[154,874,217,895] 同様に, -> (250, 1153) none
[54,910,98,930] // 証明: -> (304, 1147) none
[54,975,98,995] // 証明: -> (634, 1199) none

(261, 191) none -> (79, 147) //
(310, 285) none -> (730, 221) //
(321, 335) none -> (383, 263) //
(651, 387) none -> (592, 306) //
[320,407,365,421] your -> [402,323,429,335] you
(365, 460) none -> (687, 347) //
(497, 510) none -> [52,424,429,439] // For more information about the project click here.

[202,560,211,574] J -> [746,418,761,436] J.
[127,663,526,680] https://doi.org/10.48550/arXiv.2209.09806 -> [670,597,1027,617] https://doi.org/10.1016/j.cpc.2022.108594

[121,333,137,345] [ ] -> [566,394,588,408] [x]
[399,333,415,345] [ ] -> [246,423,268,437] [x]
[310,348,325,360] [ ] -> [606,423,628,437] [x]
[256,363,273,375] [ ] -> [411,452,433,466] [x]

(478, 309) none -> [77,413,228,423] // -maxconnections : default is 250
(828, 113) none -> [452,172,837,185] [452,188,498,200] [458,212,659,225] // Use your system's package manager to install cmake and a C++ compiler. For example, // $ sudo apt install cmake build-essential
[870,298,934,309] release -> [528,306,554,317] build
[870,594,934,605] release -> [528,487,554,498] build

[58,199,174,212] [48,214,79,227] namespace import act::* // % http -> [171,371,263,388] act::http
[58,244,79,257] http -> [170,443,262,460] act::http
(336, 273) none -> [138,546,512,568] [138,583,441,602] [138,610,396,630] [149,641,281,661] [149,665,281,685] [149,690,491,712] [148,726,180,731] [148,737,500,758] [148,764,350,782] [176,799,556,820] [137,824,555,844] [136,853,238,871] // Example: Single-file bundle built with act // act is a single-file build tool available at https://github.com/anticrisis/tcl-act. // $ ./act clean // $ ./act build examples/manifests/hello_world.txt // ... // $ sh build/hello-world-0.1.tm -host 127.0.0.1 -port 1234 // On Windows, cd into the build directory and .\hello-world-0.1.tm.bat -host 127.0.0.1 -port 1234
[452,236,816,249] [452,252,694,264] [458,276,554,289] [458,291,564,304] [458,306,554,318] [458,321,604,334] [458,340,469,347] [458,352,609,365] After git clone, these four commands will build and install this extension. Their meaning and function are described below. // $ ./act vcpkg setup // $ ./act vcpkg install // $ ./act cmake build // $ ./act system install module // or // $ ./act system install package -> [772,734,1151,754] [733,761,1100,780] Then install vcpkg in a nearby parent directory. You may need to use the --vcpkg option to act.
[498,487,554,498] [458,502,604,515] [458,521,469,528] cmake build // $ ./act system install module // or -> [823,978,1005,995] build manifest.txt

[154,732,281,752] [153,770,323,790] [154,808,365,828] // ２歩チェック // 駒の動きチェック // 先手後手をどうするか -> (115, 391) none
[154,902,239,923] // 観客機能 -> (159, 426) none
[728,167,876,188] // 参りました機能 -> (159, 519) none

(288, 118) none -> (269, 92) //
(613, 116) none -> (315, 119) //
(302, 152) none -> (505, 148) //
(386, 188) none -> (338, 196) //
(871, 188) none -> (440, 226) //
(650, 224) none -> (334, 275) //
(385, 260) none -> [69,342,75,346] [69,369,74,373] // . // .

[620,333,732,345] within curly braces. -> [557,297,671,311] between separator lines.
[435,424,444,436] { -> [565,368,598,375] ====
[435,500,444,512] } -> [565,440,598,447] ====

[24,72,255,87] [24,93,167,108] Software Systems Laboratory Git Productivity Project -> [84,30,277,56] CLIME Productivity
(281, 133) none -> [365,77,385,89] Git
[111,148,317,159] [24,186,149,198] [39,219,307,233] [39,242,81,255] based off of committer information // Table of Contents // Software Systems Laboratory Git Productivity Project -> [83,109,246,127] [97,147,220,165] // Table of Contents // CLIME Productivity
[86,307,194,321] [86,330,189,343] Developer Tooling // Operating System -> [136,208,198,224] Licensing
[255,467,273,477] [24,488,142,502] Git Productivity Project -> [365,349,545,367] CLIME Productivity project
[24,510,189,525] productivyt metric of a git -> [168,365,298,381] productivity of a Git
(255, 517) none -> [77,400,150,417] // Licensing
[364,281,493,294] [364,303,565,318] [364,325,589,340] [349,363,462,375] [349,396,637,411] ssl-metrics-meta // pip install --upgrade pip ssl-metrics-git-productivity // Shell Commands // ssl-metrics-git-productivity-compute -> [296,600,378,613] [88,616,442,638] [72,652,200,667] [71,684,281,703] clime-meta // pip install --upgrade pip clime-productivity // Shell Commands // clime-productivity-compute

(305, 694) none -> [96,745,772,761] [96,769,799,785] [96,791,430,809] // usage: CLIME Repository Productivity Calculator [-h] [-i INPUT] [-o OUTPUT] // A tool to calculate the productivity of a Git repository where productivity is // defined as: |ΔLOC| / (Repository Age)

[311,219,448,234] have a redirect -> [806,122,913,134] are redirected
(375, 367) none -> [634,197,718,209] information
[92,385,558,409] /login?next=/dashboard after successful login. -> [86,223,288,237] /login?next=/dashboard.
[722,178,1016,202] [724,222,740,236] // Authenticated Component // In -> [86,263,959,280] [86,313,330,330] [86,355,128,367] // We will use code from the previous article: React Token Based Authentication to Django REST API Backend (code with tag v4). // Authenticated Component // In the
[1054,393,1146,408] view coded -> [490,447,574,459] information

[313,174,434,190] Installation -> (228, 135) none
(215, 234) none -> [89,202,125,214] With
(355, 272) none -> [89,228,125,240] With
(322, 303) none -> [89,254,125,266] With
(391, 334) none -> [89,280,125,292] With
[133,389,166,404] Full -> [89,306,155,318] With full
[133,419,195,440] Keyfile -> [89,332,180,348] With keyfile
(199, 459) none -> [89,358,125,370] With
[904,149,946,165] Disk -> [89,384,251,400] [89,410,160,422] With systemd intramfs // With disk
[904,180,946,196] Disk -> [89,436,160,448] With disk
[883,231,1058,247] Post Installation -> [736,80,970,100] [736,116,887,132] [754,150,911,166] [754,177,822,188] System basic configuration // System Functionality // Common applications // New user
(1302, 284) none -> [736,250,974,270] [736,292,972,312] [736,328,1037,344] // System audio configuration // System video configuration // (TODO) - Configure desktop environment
◆ ◆ ◆ ◆
Please copy, exactly and with nothing else, the lines above beginning at the line that has "(261, 191) none -> (79, 147) //" and ending with the line that has "[121,333,137,345] [ ]".

(261, 191) none -> (79, 147) //
(310, 285) none -> (730, 221) //
(321, 335) none -> (383, 263) //
(651, 387) none -> (592, 306) //
[320,407,365,421] your -> [402,323,429,335] you
(365, 460) none -> (687, 347) //
(497, 510) none -> [52,424,429,439] // For more information about the project click here.

[202,560,211,574] J -> [746,418,761,436] J.
[127,663,526,680] https://doi.org/10.48550/arXiv.2209.09806 -> [670,597,1027,617] https://doi.org/10.1016/j.cpc.2022.108594

[121,333,137,345] [ ] -> [566,394,588,408] [x]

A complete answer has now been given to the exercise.